Stopwords are short, high-frequency words (the, a, and) that BM25 typically drops to make scoring more robust. Many search stacks default to one stopword list per language and apply it to every text field. That works until you have a brand called "The North Face", and dropping the quietly destroys recall on the brand.

Weaviate solves this two ways. First, you can declare named stopword presets at the collection level. Each preset is a flat list of words to drop. A preset name that matches a built-in (en, none) replaces the built-in for this collection. If you want to extend a built-in with additions/removals rather than replace it, use the legacy invertedIndexConfig.stopwords field — stopwordPresets only accepts flat word lists.

import weaviate
from weaviate.classes.config import Property, DataType, Tokenization, Configure

client = weaviate.connect_to_local()

client.collections.create(
    name="StopwordsDemo",
    inverted_index_config=Configure.inverted_index(
        stopword_presets={
            "fr": ["le", "la", "les", "un", "une", "des", "du", "de", "et"],
        },
    ),
    properties=[
        Property(
            name="name_en",
            data_type=DataType.TEXT,
            tokenization=Tokenization.WORD,
            text_analyzer=Configure.text_analyzer(stopword_preset="en"),
        ),
        Property(
            name="name_fr",
            data_type=DataType.TEXT,
            tokenization=Tokenization.WORD,
            text_analyzer=Configure.text_analyzer(stopword_preset="fr"),
        ),
    ],
    vector_config=Configure.Vectors.self_provided(),
)

In this example, en is a built-in preset that ships with Weaviate, while fr is a user-defined preset registered via stopword_presets. Built-in presets can be referenced from text_analyzer.stopword_preset without registering them at the collection level.

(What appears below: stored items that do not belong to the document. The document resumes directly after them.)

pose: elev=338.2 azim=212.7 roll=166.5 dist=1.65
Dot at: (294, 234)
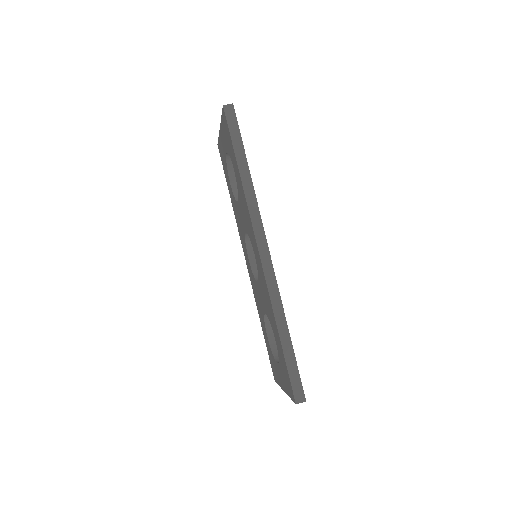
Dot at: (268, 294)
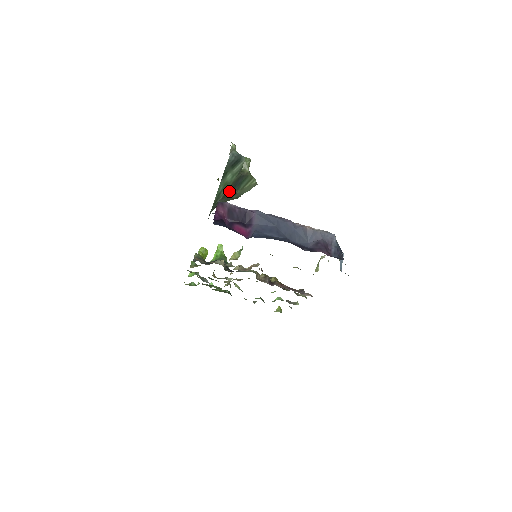
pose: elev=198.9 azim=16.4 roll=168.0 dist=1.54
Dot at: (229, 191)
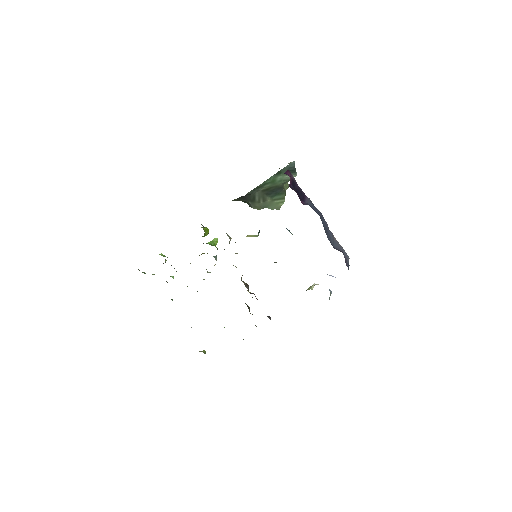
Dot at: (269, 190)
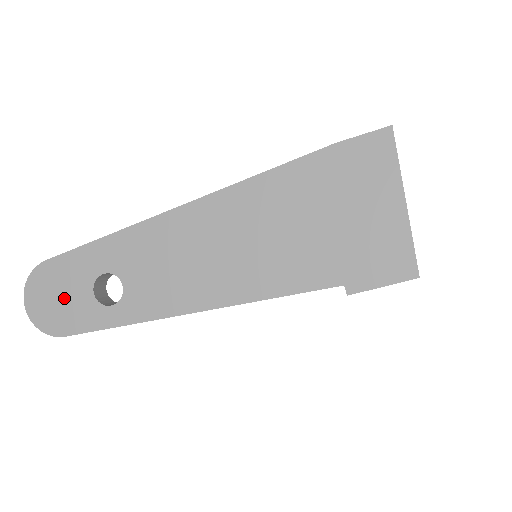
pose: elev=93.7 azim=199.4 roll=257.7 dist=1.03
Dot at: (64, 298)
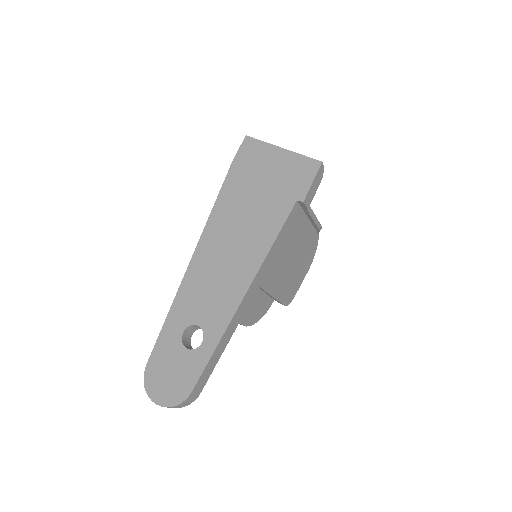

Search the name_fr property for "la tasse bleue et le bol" and the analyzer keeps tasse, bleue, bol and drops la, et, le — exactly the noise reduction BM25 needs. The same words against name_en aren't filtered, because they aren't English stopwords.

Second, you can override the stopword behavior per property via textAnalyzer.stopwordPreset. So in a single collection, description_en can use English stopwords, description_fr can use a French preset, and brand_name can use none, all sharing the same hybrid query path.

One constraint to know about: textAnalyzer.stopwordPreset is only honoured on properties with word tokenization.

Stopwords are still indexed. They're only filtered at query time. That means changing a stopword preset takes effect immediately on the next query, with no reindex.

Stopwords are removed from the query side, not from the index. They don't contribute query-term weight to the BM25 score, but because they remain in the inverted index, document length and term-frequency stats can still shift the ranking of two otherwise similar documents. The token is still in the index, so an exact-phrase filter on it still matches.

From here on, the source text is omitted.